The White House spokesman announced, "This is about more than one man." The president
now says it "really doesn't matter much" if bin Laden is dead or alive. This is
the same president who promised to bring him back "dead or alive," isn't it?
Howard Kurtz of The Washington Post dismissed bin Laden as "a blast from the
past." Well, that was a helluva blast, Howard, and I for one haven't forgotten
it. I want that son of a bitch dead or alive, and I want getting him to be this
country's top priority in terms of enemies.
Maybe they're downplaying bin Laden because he's so hard to get. I can understand
that. It was always more of a complicated international police operation than
a matter of bombing poor Afghanistan. But we knew going in that it was "a different
kind of war" and that we were in it for the long haul. The one thing I never expected
was that we'd just drop the whole thing.
I know we are not actually doing that, that we still have people hunting "O-sama
Bin," as he is called in Texas, probably night and day. But the degree of focus
and determination makes a difference in a long criminal hunt. When you let your
task force get distracted by new cases, you lose focus. Like the sniper case,
this one will probably be solved by a piece of luck, "a break," but you have to
be looking hard for the break.
What is the tactical advantage in dismissing his reappearance as though it
were of no consequence? That only encourages reluctantly cooperating intelligence
agencies, like the one in Pakistan, to think, "Whew, heat's off."
We weren't attacked by Iraq, we were attacked by bin Laden's terrorist network.
We weren't attacked with nuclear weapons, we were attacked with box-cutters. That
hate-crazed religious fanatic, so intoxicated by his own mad rhetoric that he
thinks he has a right to kill people, is a clear and present danger. His organization
has been striking all over the world, even blowing up Aussies in the paradisiacal
Bali. But we're all supposed to focus on Saddam Hussein.
OK, let's. It seems to me we should all recognize there's a real downside risk
to doing nothing about Saddam Hussein. I understand the case for doing something
is well-made in Ken Pollack's new book, "The Threatening Storm" (it's a serious
journalistic no-no to cite a book you haven't read: I've barely started it --but
the reviews were good). I also think we need to recognize there's a grave downside
risk to invading his country. I don't mean to dismiss the horror of war, and I
highly recommend Chris Hedges' splendid little book (which I have finished) "War
Is a Force That Gives Us Meaning." Hedges spent years covering wars and has written
the book "not to dissuade us from war, but to understand it." His understanding
is profound and was earned on the ground.

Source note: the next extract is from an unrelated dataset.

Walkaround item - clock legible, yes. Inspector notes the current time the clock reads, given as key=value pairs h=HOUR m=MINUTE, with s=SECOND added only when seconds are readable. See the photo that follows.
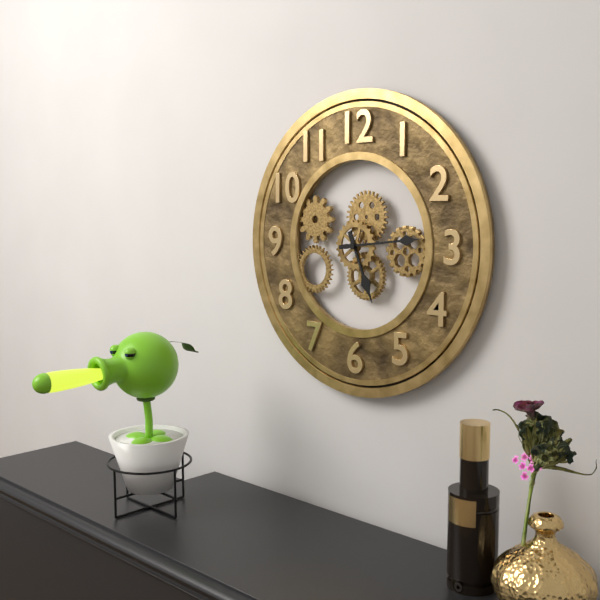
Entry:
h=5 m=14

But (she said, taking up the argument again), the greatest risk for us in invading
Iraq is probably not war itself, so much as: What happens after we win? The risks
of an invasion setting off reactions from a hideous civil war in Iraq to toppling
regimes all over the Middle East is very real. Also at risk is the very international
cooperation necessary to track Al Qaeda.
There is a batty degree of triumphalism loose in this country right now. We
are brushing off world opinion as though it mattered not a whit what other people
think of us. People say dismissively, "Oh, the French have always hated us." That
is simply not true. Or, "The Italians are always demonstrating about something."

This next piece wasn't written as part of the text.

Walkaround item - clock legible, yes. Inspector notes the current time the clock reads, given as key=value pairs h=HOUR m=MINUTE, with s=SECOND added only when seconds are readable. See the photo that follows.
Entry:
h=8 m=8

Half a million of them? The National Review even saw fit to run a piece by some
juvenile jerk attacking Canadians as a bunch of whiny wimps. Great, just what
we need -- let's see if we can possibly alienate the best neighbor any country
ever had.
In the first place, that kind of arrogance is exactly what creates terrorists.

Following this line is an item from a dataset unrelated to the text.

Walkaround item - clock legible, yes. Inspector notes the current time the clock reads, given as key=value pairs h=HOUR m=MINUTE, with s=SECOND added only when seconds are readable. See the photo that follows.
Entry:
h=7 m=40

In the second place, it is the cooperation of Arab countries we particularly need
at this point. And long-term, when our most serious problems will be lack of water,
overpopulation and global warming, international cooperation will be critical
to our lives.
The way one solves problems obviously influences not only the outcome, but
the kinds of problems one faces after the immediate problem is settled. If we
use war, the other problems will in turn be harder to solve. Including and especially
getting bin Laden.
So it seems to me we should be engaged not in some simplistic debate about
hawks and doves, or even chickenhawks and doves, but a sober, thorough and very
realistic weighing of the relative risks involved. While we focus on Al Qaeda.